Plaintes en série contre un documentaire historique sur l’islam en Angleterre

L’Angleterre a quelques années d’avance sur nous mais, et de ce fait, elle est la référence d’un avenir certain pour la France et les Français concernant la liberté d’expression si nous n’y prenons pas garde.

La chaîne britannique Channel 4 a reçu plus de mille plaintes après la diffusion d’un documentaire consacré à l’Islam. Il avait osé expliquer que le Coran ne correspondait pas forcément à la vérité historique. Lire ICI 

L’impossibilité de critiquer l’islam y compris sous l’aspect de l’histoire est donc patent. Ce qui démontre, contrairement à ce que pourraient croire les musulmans, que la critique est crainte de la part des fondamentalistes d’une part, des imams d’autre part, mais, aussi, des musulmans croyants dans leur ensemble, tétanisés qu’ils sont par la diffusion de recherches tendant à relativiser l’islam, le coran, Mahomet et tout le corpus des lois islamiques en découlant (Sharia).

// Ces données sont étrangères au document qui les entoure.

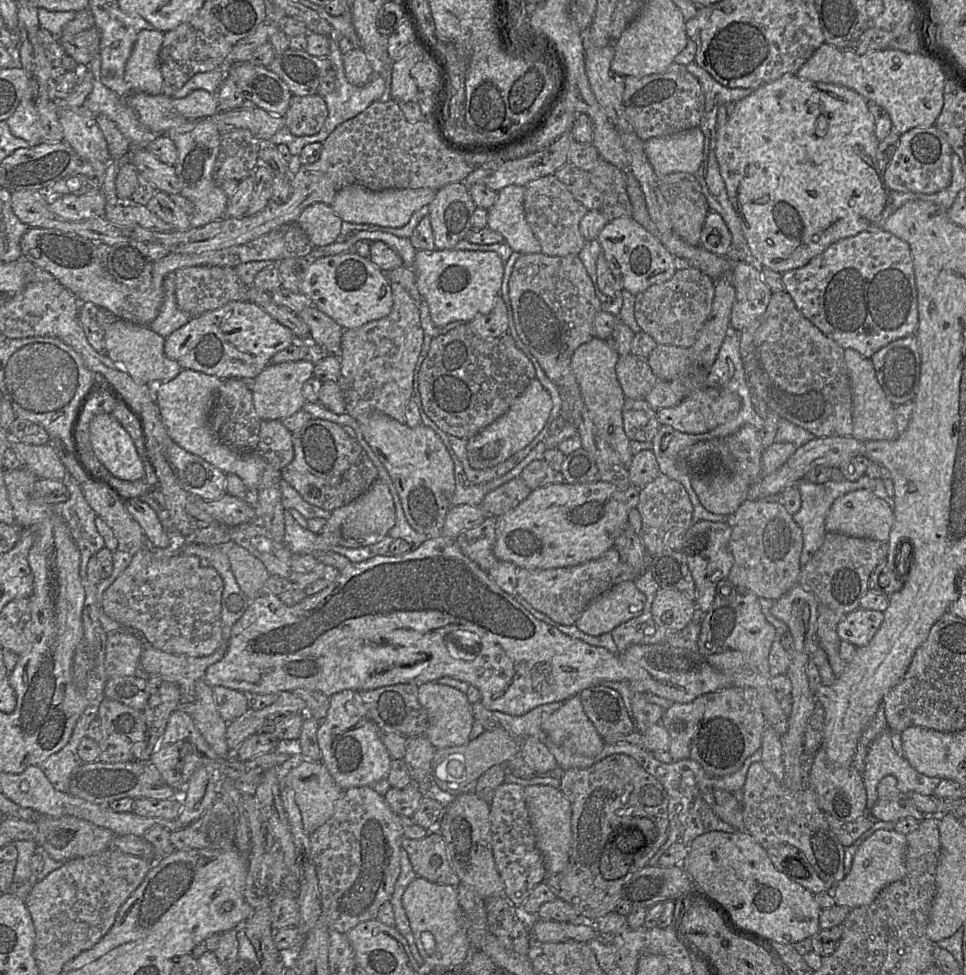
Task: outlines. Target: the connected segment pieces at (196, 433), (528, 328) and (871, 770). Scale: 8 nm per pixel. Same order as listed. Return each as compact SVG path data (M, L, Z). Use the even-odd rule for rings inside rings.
M183 369L175 378L154 386L161 420L171 439L188 452L200 456L225 474L237 475L245 484L248 494L245 501L254 505L263 471L268 464L258 453L237 453L222 444L208 425L208 413L214 404L222 379L191 369Z
M521 254L508 283L514 325L529 352L557 386L571 373L574 351L593 336L593 320L601 309L592 280L577 255Z
M890 729L882 732L869 746L861 777L867 795L867 810L878 799L877 785L885 776L892 775L897 780L897 789L902 793L916 792L933 795L940 783L938 777L928 777L916 771L905 757L899 755L892 746Z

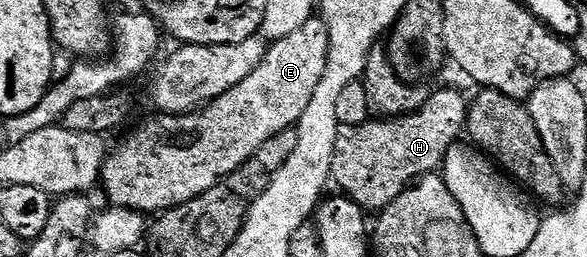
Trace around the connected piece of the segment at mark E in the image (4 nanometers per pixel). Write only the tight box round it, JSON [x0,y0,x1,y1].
[102,16,330,215]

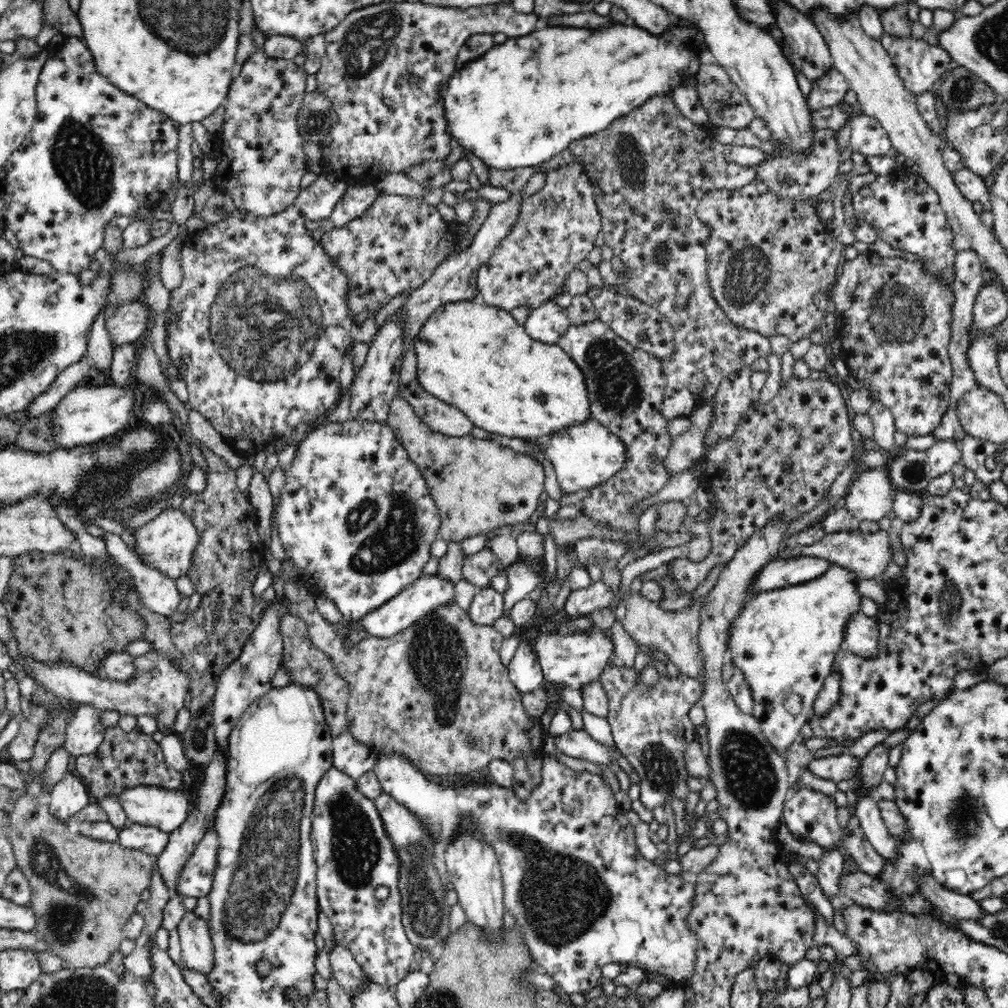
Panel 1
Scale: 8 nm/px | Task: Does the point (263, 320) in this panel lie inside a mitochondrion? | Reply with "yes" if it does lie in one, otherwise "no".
yes

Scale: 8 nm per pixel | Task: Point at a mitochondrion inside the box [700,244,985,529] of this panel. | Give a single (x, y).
(895, 313)

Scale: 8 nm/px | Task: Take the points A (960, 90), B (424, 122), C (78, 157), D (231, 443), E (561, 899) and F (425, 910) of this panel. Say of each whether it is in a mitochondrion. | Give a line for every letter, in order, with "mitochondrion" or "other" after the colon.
A: mitochondrion
B: other
C: mitochondrion
D: other
E: mitochondrion
F: mitochondrion

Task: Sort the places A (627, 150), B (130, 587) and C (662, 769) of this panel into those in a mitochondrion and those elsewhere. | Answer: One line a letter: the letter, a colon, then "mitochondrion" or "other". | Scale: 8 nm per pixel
A: mitochondrion
B: other
C: mitochondrion

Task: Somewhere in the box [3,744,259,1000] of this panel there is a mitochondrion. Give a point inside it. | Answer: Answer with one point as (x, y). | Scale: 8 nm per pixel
(65, 916)

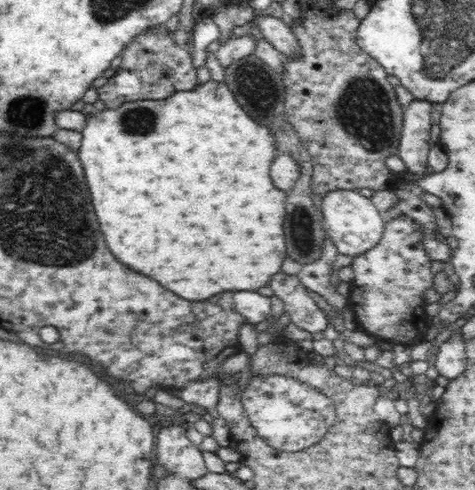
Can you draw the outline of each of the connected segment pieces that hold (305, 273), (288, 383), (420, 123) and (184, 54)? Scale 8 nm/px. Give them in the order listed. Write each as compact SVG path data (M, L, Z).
M324 240L322 256L316 262L312 262L307 265L302 265L301 270L297 273L297 277L301 280L301 283L308 290L317 292L326 300L329 305L337 310L344 310L344 308L350 309L348 298L344 298L332 285L330 281L330 274L332 263L334 262L336 255L339 254L334 243L328 240Z
M256 375L240 394L242 406L258 436L275 450L299 452L318 444L334 424L332 399L318 389L286 375Z
M414 99L403 109L402 134L397 155L406 166L408 175L422 177L429 164L432 103Z
M162 28L145 31L124 48L120 62L115 62L118 65L117 70L126 72L129 69L130 72L140 74L143 87L136 97L139 100L162 100L175 92L191 91L198 86L192 57L186 48L175 43L173 37L173 33L166 33Z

On peut les comprendre, au fond, si nous prenons conscience que ces quatorze siècles de certitude ont été acquis à coups de cimeterre pour les uns et de bourrage de crâne pour les autres. Ce sont des millions de familles à qui l’on a appris, de gré ou de force, par la soumission, l’interdit de la réflexion individuelle, de la raison et par delà, la peur, qu’Allah était grand et que Mahomet était son prophète. Le formatage des cerveaux dès la naissance est puissant et profond. Comment imaginer, pour les descendants de ces familles, à qui l’on a promis la mort en cas d’apostasie, que tout cela pourrait n’être que des sornettes au pire, des aménagements de la vérité historique au mieux. Comment ces familles vont-elles faire face à une réalité : à savoir que le Coran n’est pas tombé du bureau de Dieu au ciel, sur la tête de Mahomet, dans une grotte. Tous ceux qui se sont penchés sur les sources de l’islam, (à commencer par Bruno Aymard Brunet mais aussi bien d’autres qui ont décortiqué le Coran) n’ont pu que réaliser les énormités du Coran, à commencer par le fait qu’il n’a jamais évolué au fil des siècles et qu’il serait l’exacte reproduction de la parole d’un dieu ne parlant que l’arabe. Une langue qui n’était pas, c’est le moins que l’on puisse dire, finalisée et parlée par tous dans la région. Historiquement, cette affirmation ne tient plus la route, nous le savons et les « docteurs » de la foi et autres « savants » de l’islam le savent aussi. Pourquoi ces plaintes? C’est une question de pouvoir, leur pouvoir sur les « fidèles » qui est en jeu. Ils seront féroces et feront tout pour que la critique de leur religion ne puisse se faire y compris en posant des bombes juridiques comme le fait l’OCI qui cherche à interdire toute critique de l’islam auprès de Nations Unis et de Bruxelles pour l’Europe. Ils menacent également tous les politiques des différentes nations car ce sont les monarchies du pétrole qui mènent la danse.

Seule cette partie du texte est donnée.